Select your keywords
When it comes to choosing which keywords to add to your account, it’s typically best to start broad since you ultimately want to learn what’s working and what’s not. If you have a strong understanding of your target customer’s search behavior, a very limited budget, or very low CPA targets, it might make sense to tighten things up out of the gate.
Use Google’s Keyword Planner tool and third-party tools like SEMrush and SpyFu for keyword research. Don’t forget to bid on your competitors’ brand terms as this can be a good way to capture very high intent traffic that’s ready to convert. You cannot use other companies’ trademarks in your ad copy but bidding on their keywords and showing an ad that mentions your own brand is fair game.
SEM Account Structure
Account structure is the most important aspect of your SEM account. If you have a good account structure in place, you can see a very clear path to scale and efficiency. Building an overly simplistic account might get you up and running quickly but that’s not going to help you turn SEM into a meaningful channel.
If you plan on taking SEM seriously, it’s best to use a granular account structure that allows for the deepest level of optimization and budget allocation.

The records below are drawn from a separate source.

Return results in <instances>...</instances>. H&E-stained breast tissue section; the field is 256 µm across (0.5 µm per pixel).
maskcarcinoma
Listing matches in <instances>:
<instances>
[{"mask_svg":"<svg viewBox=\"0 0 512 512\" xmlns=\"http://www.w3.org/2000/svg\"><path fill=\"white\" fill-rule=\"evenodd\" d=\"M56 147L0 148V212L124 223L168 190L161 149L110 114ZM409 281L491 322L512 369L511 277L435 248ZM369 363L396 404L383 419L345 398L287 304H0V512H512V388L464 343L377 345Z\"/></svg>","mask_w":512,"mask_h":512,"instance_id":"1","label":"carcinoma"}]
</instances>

Start by mapping out the different keywords you want to use, then create overall themes for similar keywords. Each theme should have its own campaign. Within each campaign, use one-keyword ad groups to maximize control and make adding new keywords easier in the future. Duplicate this campaign structure for each relevant keyword match type so you can ensure each search query triggers the right keyword. Most companies should only ever need broad modified and exact match types.
Optimizing your paid search campaigns
The majority of your time should be spent optimizing your paid search campaigns once you have built out your account structure. As you begin to understand which keyword, ad, and landing page combinations get you the lowest CPA, you will be able to more efficiently allocate budget to the top-performing combinations and maximize their volume. Optimization is the key to scaling.
The four core focus areas for optimization are keywords (selection and match type), bids, ads, and landing pages.
Balancing Efficiency and Scale
If you are optimizing your account as efficiently as possible, you’ll be maximizing your budget by squeezing as many conversions out as possible. It takes time and data to see what CPAs can be achieved with a given budget and it requires frequent optimization to keep things dialed in, but once you have an optimization cadence down you’ll be able to iteratively test and maximize your budget.
As your budget starts to grow, you’ll inevitably hit a point where you cannot acquire additional customers at the same CPAs you were getting when your budget/account was smaller. That’s due to fairly complicated ad auction dynamics but the simple explanation is that there are only so many people you can reach who are relevant to your business. When these people “run out”, there is an added cost to find more of them, so you’ll need to determine if you can afford the added cost. This is when intelligent expansion and rigorous optimization really kick in since you are now faced with the age-old marketer’s challenge of finding more volume at the same marginal cost.